- Exercise prompt -
Looking at the listing below, work out the number of lines where the string "Storage" shows up, and give that number only.

- The data -

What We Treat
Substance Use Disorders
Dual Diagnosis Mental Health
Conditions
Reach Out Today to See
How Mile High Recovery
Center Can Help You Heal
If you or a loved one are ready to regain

* * *

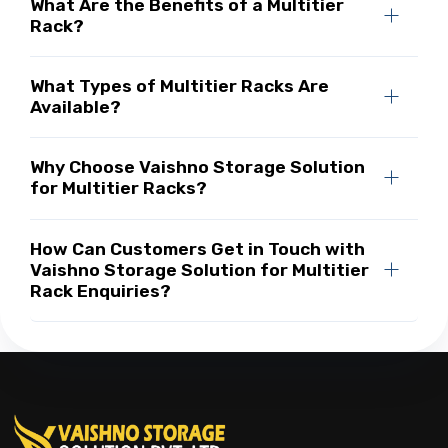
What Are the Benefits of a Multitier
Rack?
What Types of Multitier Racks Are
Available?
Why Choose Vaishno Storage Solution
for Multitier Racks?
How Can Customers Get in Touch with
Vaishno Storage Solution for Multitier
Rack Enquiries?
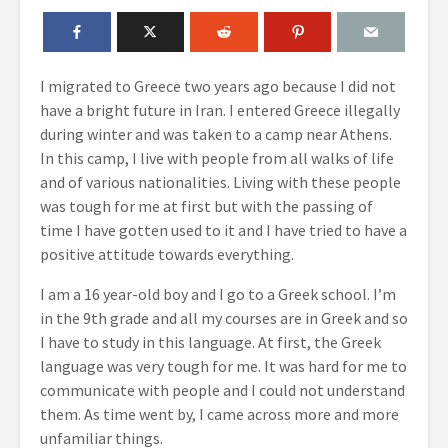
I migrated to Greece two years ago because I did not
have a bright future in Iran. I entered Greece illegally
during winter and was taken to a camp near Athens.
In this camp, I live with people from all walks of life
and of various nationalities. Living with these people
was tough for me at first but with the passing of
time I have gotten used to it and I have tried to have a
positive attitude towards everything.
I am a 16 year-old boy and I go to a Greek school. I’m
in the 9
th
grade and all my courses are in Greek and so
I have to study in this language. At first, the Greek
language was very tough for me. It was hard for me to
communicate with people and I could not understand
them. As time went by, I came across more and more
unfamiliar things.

- Exercise result -
2